Text section:
National poetry month was a real eye-opener. Poets great and small threw wide their doors and invited us in. I had the opportunity to hear many people with whom I was not familiar read their work. Two that stand out are Yvonne Murphy with her insightful, scholarly examination of language and Laurelyn Whitt who writes of languages lost in her exploration of interstitial space. I also enjoyed the works of several
other people, but did not catch their names. An older man recalled the wildflowers that were his childhood companions, and a chance meeting in the town library with a young reader who explained whales. Another poet wrote passionately about the loss of a loved one, stolen from him by AIDs.
Among the anti-war poems was written by a Korean Veteran. The horror as fresh today was it was in 1953. The memories still so vivid he could only to sing his poem in faltering monotone to keep his tears at bay. I was impressed by these fine writers and by the community they share. I only wish those of us who write prose could have such a community as well. There seem to be any number of ongoing “slams” and “open mic poetry” events to be found. Theirs is not on-line social-network, just real people reading aloud to each other on a regular basis. In part it is envy I feel. That and impatience with my self for gaining three pounds over the month (dam you with your home-made cookies and imported cheeses). There were eighty seven listings of upcoming events for this month on the state wide poetry calender when I checked. “Google-stalk” as I might, I could not find one prose reading.

Task instructions:
1 - Answer these questions from the National Poetry Month text:
(a) Which poet is described as giving an insightful, scholarly examination of language?
(b) Whom did the older man meet by chance in the town library?
(c) How many upcoming events were listed on the statewide poetry calendar for the month?
2 - Carry on the National Poetry Month text from where it stops.

Extracted data entries
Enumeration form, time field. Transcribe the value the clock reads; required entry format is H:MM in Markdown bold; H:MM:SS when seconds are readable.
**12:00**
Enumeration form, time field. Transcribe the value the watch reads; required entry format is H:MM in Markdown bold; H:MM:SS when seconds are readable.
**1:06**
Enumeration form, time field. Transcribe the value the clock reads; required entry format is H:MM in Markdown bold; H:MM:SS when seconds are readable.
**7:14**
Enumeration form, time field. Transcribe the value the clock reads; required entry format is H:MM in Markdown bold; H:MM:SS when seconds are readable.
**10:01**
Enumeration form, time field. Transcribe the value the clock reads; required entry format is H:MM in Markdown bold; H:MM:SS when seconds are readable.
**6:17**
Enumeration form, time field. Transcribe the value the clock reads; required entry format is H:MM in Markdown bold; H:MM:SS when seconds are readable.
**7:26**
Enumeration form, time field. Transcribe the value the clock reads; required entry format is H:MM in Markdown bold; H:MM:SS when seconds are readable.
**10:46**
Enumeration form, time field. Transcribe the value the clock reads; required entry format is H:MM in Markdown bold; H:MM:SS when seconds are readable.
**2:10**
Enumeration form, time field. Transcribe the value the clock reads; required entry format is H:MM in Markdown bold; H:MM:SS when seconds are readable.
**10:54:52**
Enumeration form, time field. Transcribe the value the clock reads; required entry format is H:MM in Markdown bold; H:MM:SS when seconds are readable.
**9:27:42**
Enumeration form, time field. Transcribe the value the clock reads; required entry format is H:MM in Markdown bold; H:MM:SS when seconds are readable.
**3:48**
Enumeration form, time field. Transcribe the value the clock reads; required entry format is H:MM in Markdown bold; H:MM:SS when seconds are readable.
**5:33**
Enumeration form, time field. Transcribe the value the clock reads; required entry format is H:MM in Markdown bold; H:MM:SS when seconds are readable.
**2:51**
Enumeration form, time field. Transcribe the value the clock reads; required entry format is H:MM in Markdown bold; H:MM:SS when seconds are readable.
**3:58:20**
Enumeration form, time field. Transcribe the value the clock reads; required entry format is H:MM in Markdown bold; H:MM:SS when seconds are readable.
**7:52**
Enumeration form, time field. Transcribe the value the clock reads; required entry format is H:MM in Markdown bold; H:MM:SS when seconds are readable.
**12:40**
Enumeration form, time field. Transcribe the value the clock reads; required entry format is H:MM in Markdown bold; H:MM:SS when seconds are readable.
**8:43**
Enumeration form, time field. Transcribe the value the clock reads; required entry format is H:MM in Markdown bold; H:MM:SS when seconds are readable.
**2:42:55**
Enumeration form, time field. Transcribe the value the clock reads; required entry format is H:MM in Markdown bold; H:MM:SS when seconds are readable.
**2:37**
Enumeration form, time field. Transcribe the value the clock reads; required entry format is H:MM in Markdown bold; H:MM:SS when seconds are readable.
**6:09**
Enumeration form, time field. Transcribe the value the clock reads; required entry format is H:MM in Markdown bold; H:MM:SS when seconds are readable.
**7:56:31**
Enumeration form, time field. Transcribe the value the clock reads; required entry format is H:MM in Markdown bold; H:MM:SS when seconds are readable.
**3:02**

Answers in order:
1 -
(a) Yvonne Murphy
(b) A young reader who explained whales
(c) Eighty-seven

2 -
I offer a call to action to writers of prose, flash fiction authors especially, since our work lends itself so well to being read aloud, to promote a local reading series. Use any means available to get out the word. Flash Mob Flash Fiction? Ask your local book store or cafe which evening of the week is totally dead and If you were to bring in at least five friends who might, just might buy something could you have ninety minutes for a monthly short fiction extravaganza? Make it a contest, tell people lies, include yodeling or look-alike contests if that helps. Younger crowds seem to love break-up stories, worst boyfriend/girlfriend stories. Just do not make it sound like school. For an older crowd try memories, reminiscences,- finding god while walking on the beach is always popular - (did he wash up?). Make it themed! Let’s post our posters and fly our flyers. Local direct action is what we need to do.
There are a couple of poets in my area who write pretty good short fiction, they just have the punctuation all wrong and think it is poetry. Maybe we can rope them into it as well.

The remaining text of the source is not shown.